Leica Film Modes - A Quick Look

One of the features built into the Leica digital camera series is what they call "film modes" - it's probably the only gimmicky feature of a camera otherwise built for a serious shooter. Although I am not usually interested in gimmick settings, I was curious to see how the Leica film modes looked and to see if there was any value in incorporating them into my workflow.

Quick background: I shoot RAW. Always. No exceptions. If you don't understand what "shooting in RAW" means, then take a quick detour here and come back. The main reason to shoot in RAW is to take advantage of all data without the camera making any decisions about sharpness, contrast, color vibrance, etc for you - you have all the data to edit to create the photograph you want later. The Leica film modes are settings that apply presets for a particular look to the photograph, which goes against the nature of RAW. This means that you have to shoot in .jpg to have any of the film modes actually save and write properly, but they still work in DNG / RAW mode. I find this a little curious - why not grey out the menu?

Anyway, back on subject.... the Leica M-P 240 has three film modes: Vivid, smooth and black and white. The idea with vivid is that the colors are very vibrant, while smooth has the look of a color photograph that has yellowed slightly due to age and black and white is, well, black and white.

For this test, I shot two scenes in the church yard behind my house here in England. The files were set to save as a .DNG and .JPG at the same time and I would then use the RAW image to try and create an image either similar to or better than the one pre-made in the settings. Here's the results.

Be sure to click on the examples for a full size version!

Smooth Film Mode

The .jpg file made by the camera. The door is lacking in any detail or texture and it is too dark.

The .jpg file made by the camera. The door is lacking in any detail or texture and it is too dark.

The door .jpg file generated in Photoshop by editing the raw image. I was able to preserve the detail in the door while still making a lovely image.

Vivid Film Mode

Once again, the file made by Leica in camera has lost the detail in the door. The colors are more punchy than in the smooth film mode, but I'm still dissatisfied with the overall look since the subject (the door) is lost.

Once again, the file derived from the .DNG RAW file is superior to the in camera .jpg.

Black and White Mode

This is the setting I was actually most interested to see. With the monochrome sensor that Leica uses on some of their other models, I figured they may have some interesting black and white results. What I found was certainly interesting, but also a bit disappointing. 

I chose this subject for this test due to the wide dynamic range and shadows / highlights. The camera generated an acceptable black and white image, but it's fairly "routine" black and white.

The result from sending the RAW file directly to Nik Silver Effects without any other edits first. I actually had to stop and do a double take - it was the same image. Exactly. Seriously, look!

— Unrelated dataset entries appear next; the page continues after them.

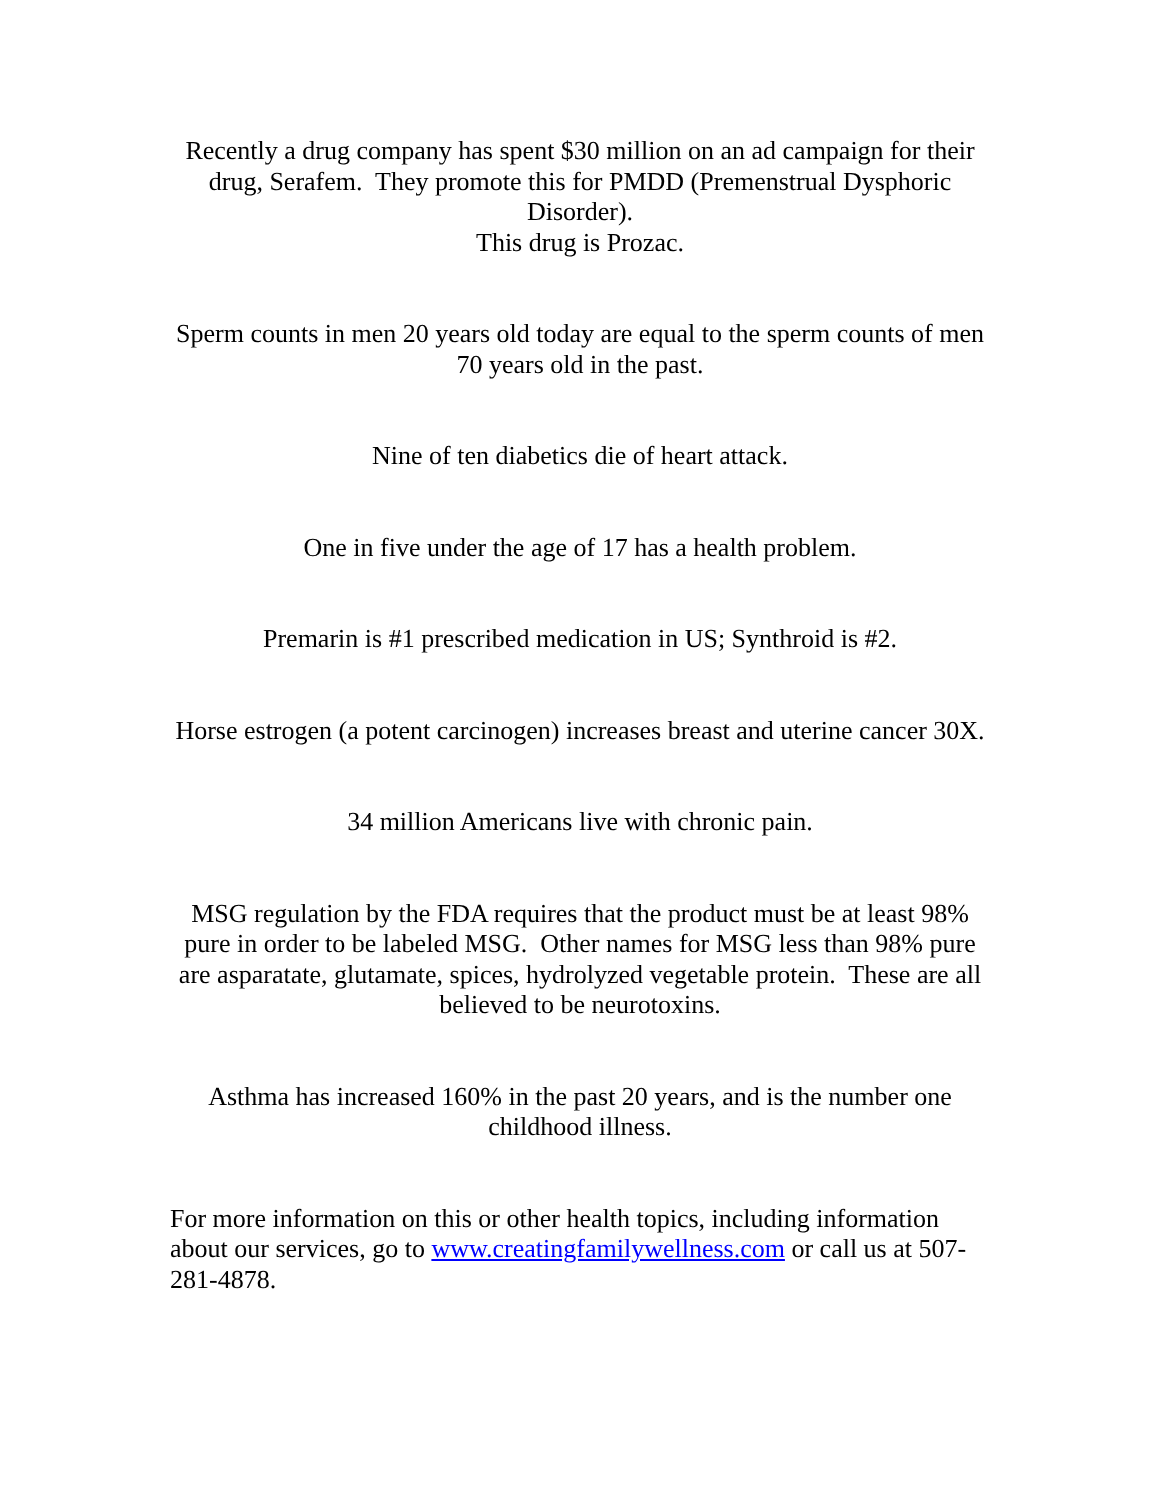Recently a drug company has spent $30 million on an ad campaign for their drug, Serafem. They promote this for PMDD (Premenstrual Dysphoric Disorder).
This drug is Prozac.
Sperm counts in men 20 years old today are equal to the sperm counts of men 70 years old in the past.
Nine of ten diabetics die of heart attack.
One in five under the age of 17 has a health problem.
Premarin is #1 prescribed medication in US; Synthroid is #2.
Horse estrogen (a potent carcinogen) increases breast and uterine cancer 30X.
34 million Americans live with chronic pain.
MSG regulation by the FDA requires that the product must be at least 98% pure in order to be labeled MSG. Other names for MSG less than 98% pure are asparatate, glutamate, spices, hydrolyzed vegetable protein. These are all believed to be neurotoxins.
Asthma has increased 160% in the past 20 years, and is the number one childhood illness.
For more information on this or other health topics, including information about our services, go to www.creatingfamilywellness.com or call us at 507-281-4878.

The default "neutral" setting in Nik Silver Effects is the same as the .jpg B/W setting.


I went into this experiment with no expectations, but even still, I am a bit surprised and disappointed that the black and white setting was the same as the "neutral" black and white from Nik Silver Effects. What this means is that I have almost no use for the film modes. For me, the black and white has the most promise on name alone, but it generated a result I could repeat in 5 or less seconds myself. The only way I could see myself using these is if I had a deadline that required me to produce only acceptable black and white photos without any post production - that occurrence has never happened for me in my career, so I'm seeing this as very limited application. 

Do I think less of my Leica M given this "meh" result? Nope. The Leica is a precise machine, designed to render top of the line images. But even the most precise machine needs help to generate the fine art we're after! Using photoshop on a RAW file is not a deficiency of the camera, it's part of the art process..... and my early results editing RAW files have provided some very interesting and exciting prospects for future artwork.